Good news from Ireland
Focus on the positive!
It was a low key occasion with no huge crowds in the village, and it was for that reason the president was able to sit up to the bar in Paddy Burke's before the function started and quietly enjoy a gin and tonic.
I was sitting down the bar but, like everybody else bar one little boy, I left him alone with his peace. I assume his security man was not far away, but he was not in view.
Anyway, the little boy who approached the President was so young and flaxen-curled and Lord Fauntelroyish he represented no threat. He had an autograph book, and the two of them had a nice little chat before the child went away.
Minutes later the president went away. Being of my trade, I asked the little boy to show me what Erskine Childers had written in his autograph book. That is it above.
There in a neat nutshell was a viewpoint that Childers promoted all along the twists and turns of his long public life. He was strongly in favor of an optimistic approach to all the hardships of living.

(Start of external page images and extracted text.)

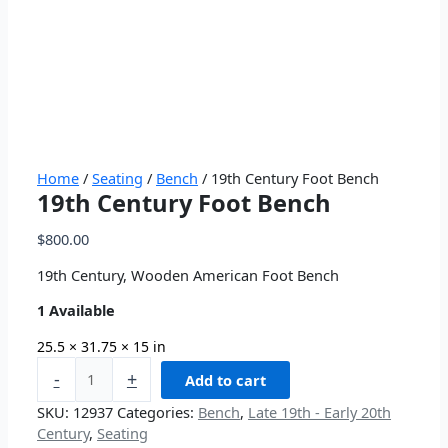
Home
/
Seating
/
Bench
/ 19th Century Foot Bench
19th Century Foot Bench
$
800.00
19th Century, Wooden American Foot Bench
1 Available
25.5 × 31.75 × 15 in
-
+
Add to cart
SKU:
12937
Categories:
Bench
,
Late 19th - Early 20th
Century
,
Seating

When he was a government minister he was often critical of the way in which the national media handled the stories of the day. Erskine was of the view they should more strongly feature the half of the glass that was full rather than its empty areas.
My former distinguished editor and current colleague here, Tim Pat Coogan, would be well briefed on the Childers viewpoint on too much bad news being harmful for the mindset of the nation.
It was before my time in the state, but I guess Childers had an input into an official news agency whose brief was to pump out good news about Ireland. I was always a believer in what one might call the Childers' Protocol for hard times.
In this harsh week both nationally and internationally I propose to devote the rest of this space to nothing but good news.
IRELAND has been bathed and laved by the most warmly enchanting April weather for 20 years. It was especially
heavenly during the day of the budget announcements.
For this reason most folk stayed outdoors, even traveling to the beaches, and did not hear the details of cuts and increases until much later in the evening. The price of drinks remained untouched, and the price of cigarettes, cigars and tobacco was only slightly increased.
In the end of the day, as we head into the unending cycle of the summer festivals, these are the prices that really matter.